▸ **WORK ITEM**
Print all of the data below exactly as it appears, leaving out every image.

(Collected data)
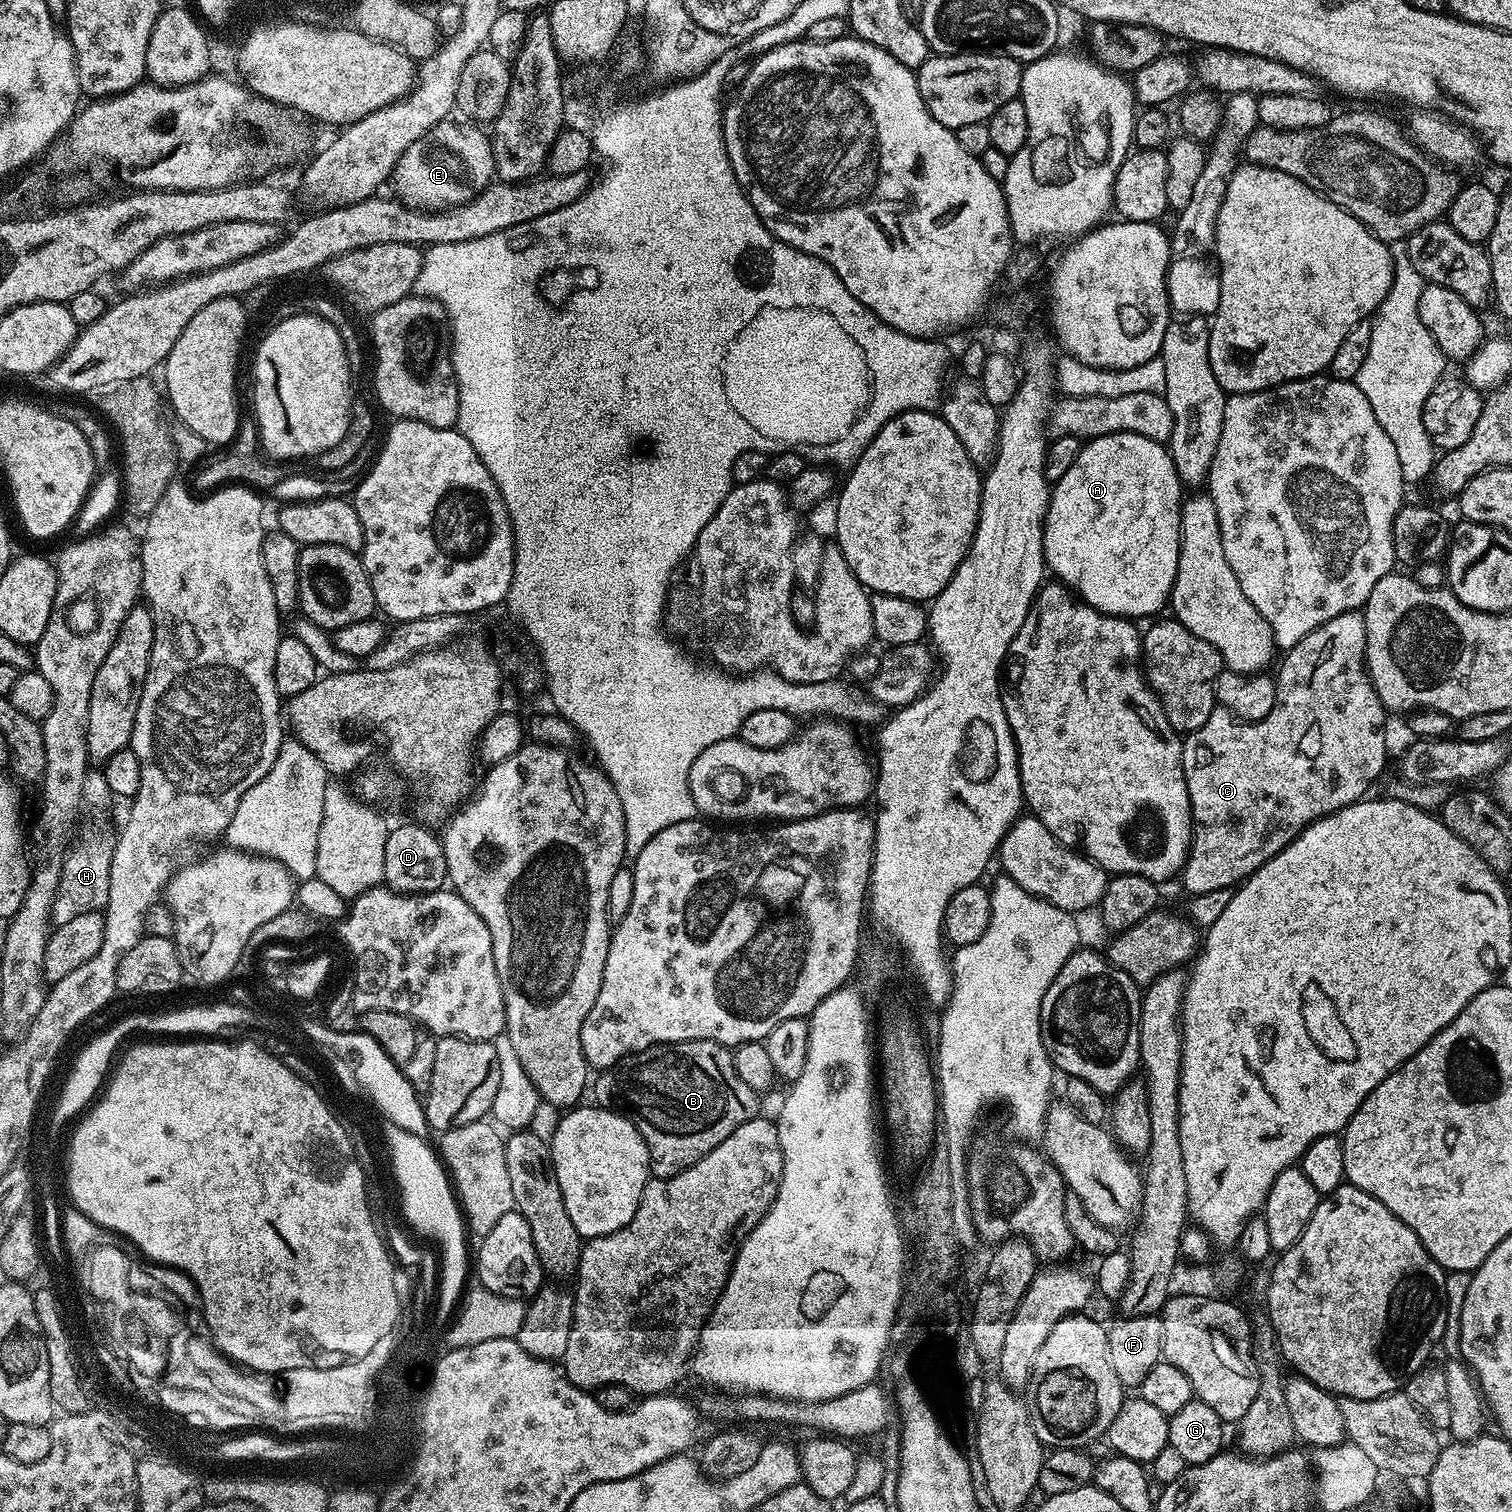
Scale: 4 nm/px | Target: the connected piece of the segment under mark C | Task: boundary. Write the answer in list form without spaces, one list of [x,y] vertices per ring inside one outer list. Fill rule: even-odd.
[[[1363,611],[1338,614],[1338,618],[1330,618],[1330,622],[1326,622],[1321,628],[1315,628],[1313,632],[1303,636],[1293,648],[1287,649],[1285,656],[1288,657],[1280,668],[1280,676],[1278,675],[1278,699],[1274,710],[1270,710],[1266,718],[1245,722],[1233,716],[1228,709],[1217,706],[1213,708],[1210,718],[1206,718],[1206,722],[1202,722],[1198,730],[1189,732],[1183,737],[1182,764],[1186,790],[1192,807],[1192,847],[1188,861],[1182,869],[1185,893],[1206,894],[1210,890],[1235,889],[1270,858],[1274,858],[1274,854],[1285,848],[1304,828],[1309,828],[1322,816],[1329,816],[1331,812],[1337,812],[1356,803],[1367,793],[1364,791],[1383,774],[1384,763],[1388,760],[1388,740],[1384,737],[1386,709],[1372,688],[1372,681],[1368,678],[1368,669],[1364,666],[1365,646],[1366,622]]]

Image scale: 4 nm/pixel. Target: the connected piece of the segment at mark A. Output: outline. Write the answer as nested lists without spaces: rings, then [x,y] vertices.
[[[1115,432],[1105,436],[1096,436],[1087,441],[1081,447],[1078,459],[1062,478],[1055,481],[1048,498],[1048,513],[1044,519],[1044,563],[1047,571],[1052,572],[1059,583],[1067,586],[1083,603],[1091,608],[1097,608],[1108,616],[1122,616],[1125,618],[1137,618],[1136,616],[1155,617],[1160,607],[1169,603],[1174,586],[1174,578],[1178,574],[1178,558],[1180,557],[1180,496],[1182,483],[1178,470],[1172,461],[1169,449],[1165,445],[1154,442],[1150,438],[1142,438],[1142,434],[1130,434],[1129,432]]]

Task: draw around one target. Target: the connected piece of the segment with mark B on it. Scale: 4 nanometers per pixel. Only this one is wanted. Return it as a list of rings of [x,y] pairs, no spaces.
[[[709,1040],[677,1044],[653,1044],[651,1048],[623,1056],[613,1068],[595,1077],[595,1103],[627,1116],[648,1147],[653,1177],[673,1176],[698,1162],[718,1142],[726,1142],[742,1122],[757,1115],[758,1093],[734,1070],[732,1052]]]

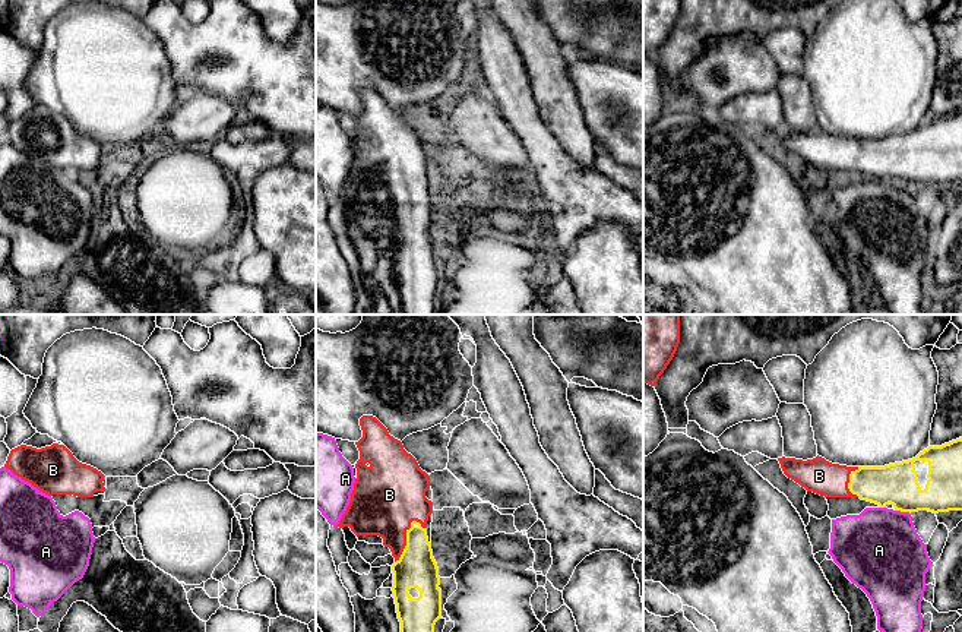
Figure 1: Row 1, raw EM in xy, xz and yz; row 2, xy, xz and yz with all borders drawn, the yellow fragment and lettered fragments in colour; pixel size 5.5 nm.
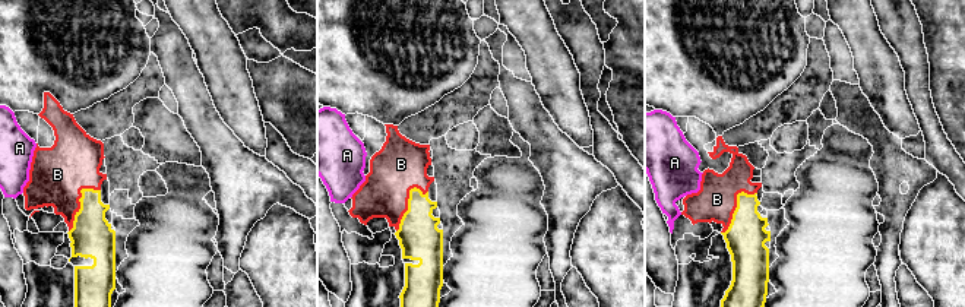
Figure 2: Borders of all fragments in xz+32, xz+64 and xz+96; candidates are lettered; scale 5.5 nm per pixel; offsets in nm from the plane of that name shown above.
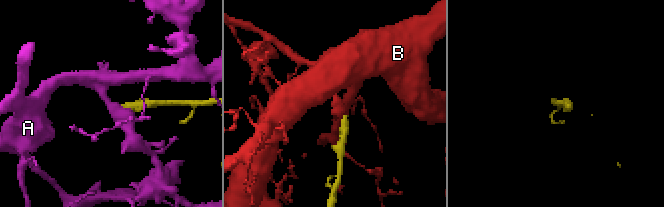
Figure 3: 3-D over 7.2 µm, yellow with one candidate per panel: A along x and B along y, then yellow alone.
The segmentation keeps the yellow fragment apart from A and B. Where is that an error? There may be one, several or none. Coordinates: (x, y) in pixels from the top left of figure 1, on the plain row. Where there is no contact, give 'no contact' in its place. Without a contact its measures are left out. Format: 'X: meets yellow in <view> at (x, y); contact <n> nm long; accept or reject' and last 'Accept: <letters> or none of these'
A: meets yellow in yz at (902, 183); contact 90 nm long; reject
B: meets yellow in xz at (407, 211); contact 260 nm long; accept
Accept: B

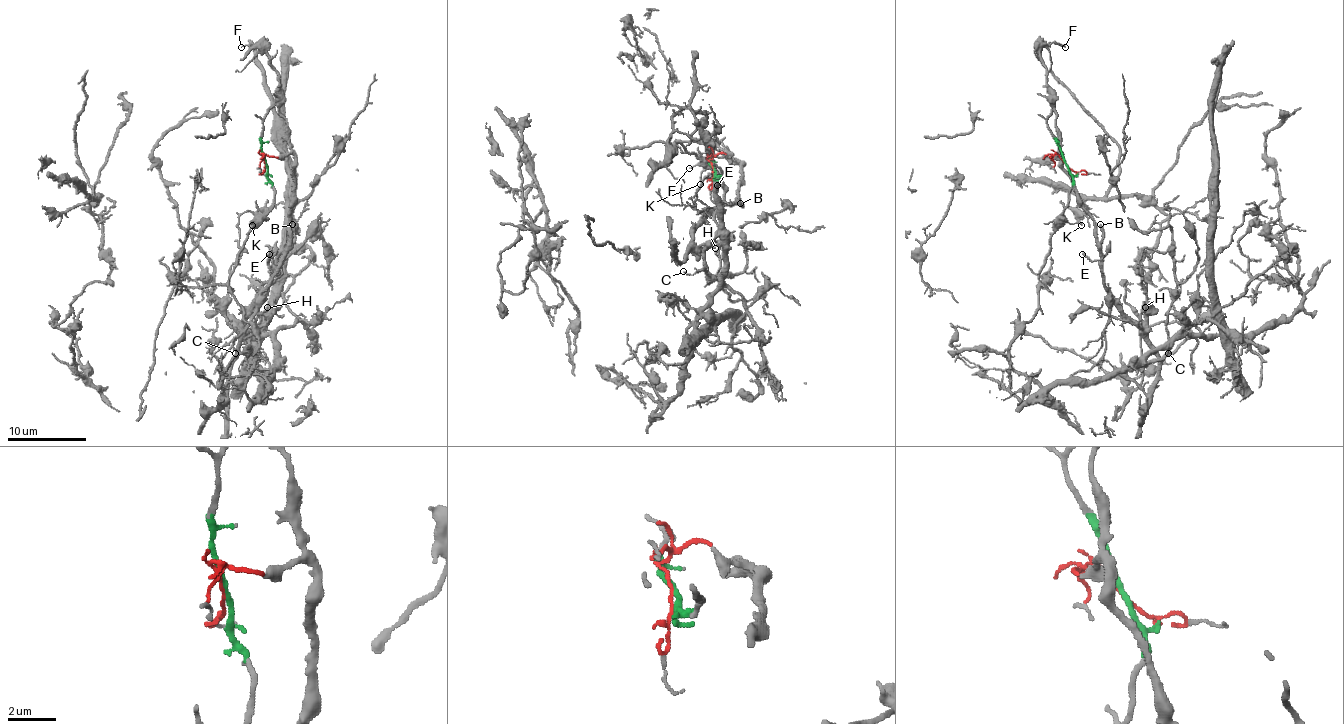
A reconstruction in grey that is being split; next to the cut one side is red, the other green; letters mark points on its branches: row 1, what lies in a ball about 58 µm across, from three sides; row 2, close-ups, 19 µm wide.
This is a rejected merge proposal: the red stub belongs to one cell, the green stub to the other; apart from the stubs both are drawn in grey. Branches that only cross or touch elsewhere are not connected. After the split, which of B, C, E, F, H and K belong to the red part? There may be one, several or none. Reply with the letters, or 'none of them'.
B, E, H

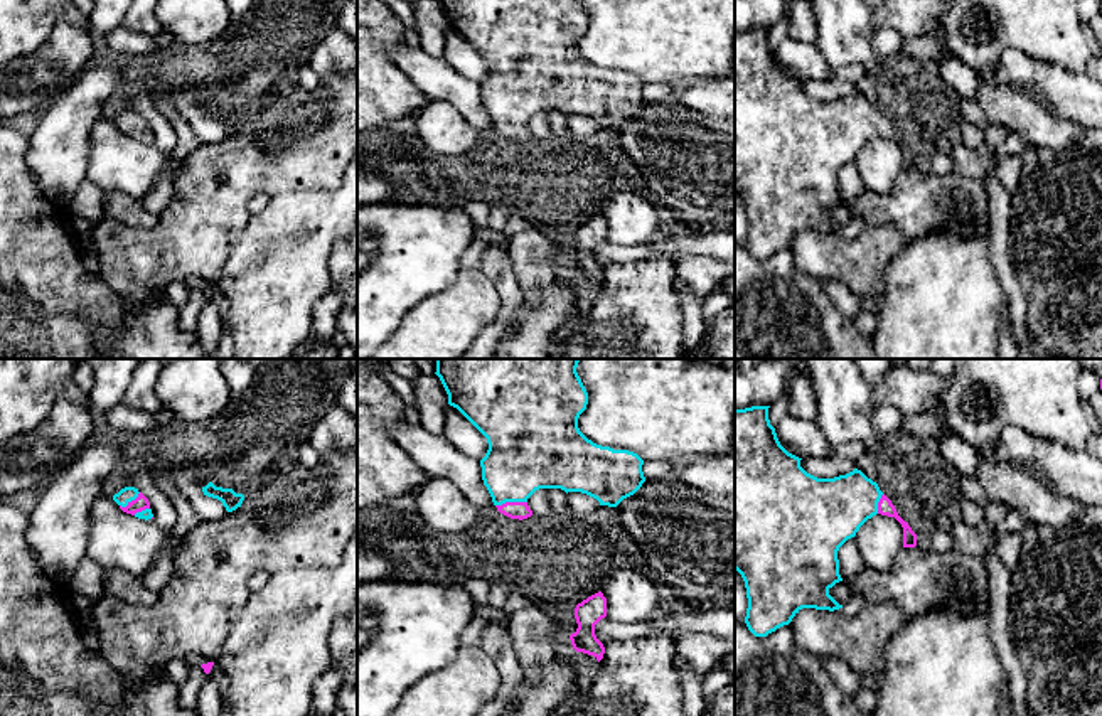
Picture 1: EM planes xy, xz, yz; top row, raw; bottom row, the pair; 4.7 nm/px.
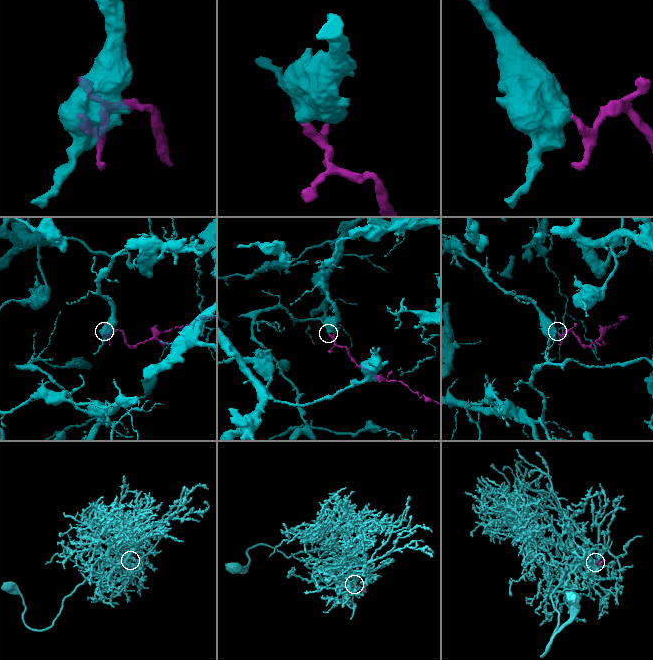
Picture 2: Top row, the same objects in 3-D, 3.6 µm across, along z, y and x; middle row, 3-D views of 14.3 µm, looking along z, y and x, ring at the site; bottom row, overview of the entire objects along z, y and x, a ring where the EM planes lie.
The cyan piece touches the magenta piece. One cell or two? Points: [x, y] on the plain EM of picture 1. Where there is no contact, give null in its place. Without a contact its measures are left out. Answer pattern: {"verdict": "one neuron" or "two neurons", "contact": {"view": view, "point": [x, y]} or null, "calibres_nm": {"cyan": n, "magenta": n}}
{"verdict": "one neuron", "contact": {"view": "xz", "point": [511, 123]}, "calibres_nm": {"cyan": 360, "magenta": 80}}

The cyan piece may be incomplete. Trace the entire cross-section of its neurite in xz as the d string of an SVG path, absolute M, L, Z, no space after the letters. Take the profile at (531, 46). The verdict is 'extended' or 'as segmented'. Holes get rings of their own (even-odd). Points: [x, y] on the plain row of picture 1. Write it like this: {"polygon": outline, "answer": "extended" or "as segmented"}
{"polygon": "M440 0L448 27L457 30L485 61L489 72L480 83L482 103L497 133L511 142L527 142L532 133L527 121L539 111L581 115L617 130L634 118L645 104L644 83L629 72L613 72L588 62L578 51L578 40L586 32L588 15L580 0Z", "answer": "extended"}

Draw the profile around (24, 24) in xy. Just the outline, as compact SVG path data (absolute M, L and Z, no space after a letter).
M0 0L0 67L40 47L57 20L91 30L74 0Z

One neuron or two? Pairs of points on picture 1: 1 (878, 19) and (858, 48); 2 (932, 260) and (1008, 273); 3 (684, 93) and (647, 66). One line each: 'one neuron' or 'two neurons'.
1: two neurons
2: two neurons
3: two neurons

▸ **TASK SOLUTION**
Scale: 4 nm/px | Target: the connected piece of the segment under mark C | Task: boundary. Write the answer in list form without spaces, one list of [x,y] vertices per ring inside one outer list. Fill rule: even-odd.
[[[1363,611],[1338,614],[1338,618],[1330,618],[1330,622],[1326,622],[1321,628],[1315,628],[1313,632],[1303,636],[1293,648],[1287,649],[1285,656],[1288,657],[1280,668],[1280,676],[1278,675],[1278,699],[1274,710],[1270,710],[1266,718],[1245,722],[1233,716],[1228,709],[1217,706],[1213,708],[1210,718],[1206,718],[1206,722],[1202,722],[1198,730],[1189,732],[1183,737],[1182,764],[1186,790],[1192,807],[1192,847],[1188,861],[1182,869],[1185,893],[1206,894],[1210,890],[1235,889],[1270,858],[1274,858],[1274,854],[1285,848],[1304,828],[1309,828],[1322,816],[1329,816],[1331,812],[1337,812],[1356,803],[1367,793],[1364,791],[1383,774],[1384,763],[1388,760],[1388,740],[1384,737],[1386,709],[1372,688],[1372,681],[1368,678],[1368,669],[1364,666],[1365,646],[1366,622]]]

Image scale: 4 nm/pixel. Target: the connected piece of the segment at mark A. Output: outline. Write the answer as nested lists without spaces: rings, then [x,y] vertices.
[[[1115,432],[1105,436],[1096,436],[1087,441],[1081,447],[1078,459],[1062,478],[1055,481],[1048,498],[1048,513],[1044,519],[1044,563],[1047,571],[1052,572],[1059,583],[1067,586],[1083,603],[1091,608],[1097,608],[1108,616],[1122,616],[1125,618],[1137,618],[1136,616],[1155,617],[1160,607],[1169,603],[1174,586],[1174,578],[1178,574],[1178,558],[1180,557],[1180,496],[1182,483],[1178,470],[1172,461],[1169,449],[1165,445],[1154,442],[1150,438],[1142,438],[1142,434],[1130,434],[1129,432]]]

Task: draw around one target. Target: the connected piece of the segment with mark B on it. Scale: 4 nanometers per pixel. Only this one is wanted. Return it as a list of rings of [x,y] pairs, no spaces.
[[[709,1040],[677,1044],[653,1044],[651,1048],[623,1056],[613,1068],[595,1077],[595,1103],[627,1116],[648,1147],[653,1177],[673,1176],[698,1162],[718,1142],[726,1142],[742,1122],[757,1115],[758,1093],[734,1070],[732,1052]]]

Figure 1: Row 1, raw EM in xy, xz and yz; row 2, xy, xz and yz with all borders drawn, the yellow fragment and lettered fragments in colour; pixel size 5.5 nm.
Figure 2: Borders of all fragments in xz+32, xz+64 and xz+96; candidates are lettered; scale 5.5 nm per pixel; offsets in nm from the plane of that name shown above.
Figure 3: 3-D over 7.2 µm, yellow with one candidate per panel: A along x and B along y, then yellow alone.
The segmentation keeps the yellow fragment apart from A and B. Where is that an error? There may be one, several or none. Coordinates: (x, y) in pixels from the top left of figure 1, on the plain row. Where there is no contact, give 'no contact' in its place. Without a contact its measures are left out. Format: 'X: meets yellow in <view> at (x, y); contact <n> nm long; accept or reject' and last 'Accept: <letters> or none of these'
A: meets yellow in yz at (902, 183); contact 90 nm long; reject
B: meets yellow in xz at (407, 211); contact 260 nm long; accept
Accept: B

A reconstruction in grey that is being split; next to the cut one side is red, the other green; letters mark points on its branches: row 1, what lies in a ball about 58 µm across, from three sides; row 2, close-ups, 19 µm wide.
This is a rejected merge proposal: the red stub belongs to one cell, the green stub to the other; apart from the stubs both are drawn in grey. Branches that only cross or touch elsewhere are not connected. After the split, which of B, C, E, F, H and K belong to the red part? There may be one, several or none. Reply with the letters, or 'none of them'.
B, E, H

Picture 1: EM planes xy, xz, yz; top row, raw; bottom row, the pair; 4.7 nm/px.
Picture 2: Top row, the same objects in 3-D, 3.6 µm across, along z, y and x; middle row, 3-D views of 14.3 µm, looking along z, y and x, ring at the site; bottom row, overview of the entire objects along z, y and x, a ring where the EM planes lie.
The cyan piece touches the magenta piece. One cell or two? Points: [x, y] on the plain EM of picture 1. Where there is no contact, give null in its place. Without a contact its measures are left out. Answer pattern: {"verdict": "one neuron" or "two neurons", "contact": {"view": view, "point": [x, y]} or null, "calibres_nm": {"cyan": n, "magenta": n}}
{"verdict": "one neuron", "contact": {"view": "xz", "point": [511, 123]}, "calibres_nm": {"cyan": 360, "magenta": 80}}

The cyan piece may be incomplete. Trace the entire cross-section of its neurite in xz as the d string of an SVG path, absolute M, L, Z, no space after the letters. Take the profile at (531, 46). The verdict is 'extended' or 'as segmented'. Holes get rings of their own (even-odd). Points: [x, y] on the plain row of picture 1. Write it like this: {"polygon": outline, "answer": "extended" or "as segmented"}
{"polygon": "M440 0L448 27L457 30L485 61L489 72L480 83L482 103L497 133L511 142L527 142L532 133L527 121L539 111L581 115L617 130L634 118L645 104L644 83L629 72L613 72L588 62L578 51L578 40L586 32L588 15L580 0Z", "answer": "extended"}

Draw the profile around (24, 24) in xy. Just the outline, as compact SVG path data (absolute M, L and Z, no space after a letter).
M0 0L0 67L40 47L57 20L91 30L74 0Z

One neuron or two? Pairs of points on picture 1: 1 (878, 19) and (858, 48); 2 (932, 260) and (1008, 273); 3 (684, 93) and (647, 66). One line each: 'one neuron' or 'two neurons'.
1: two neurons
2: two neurons
3: two neurons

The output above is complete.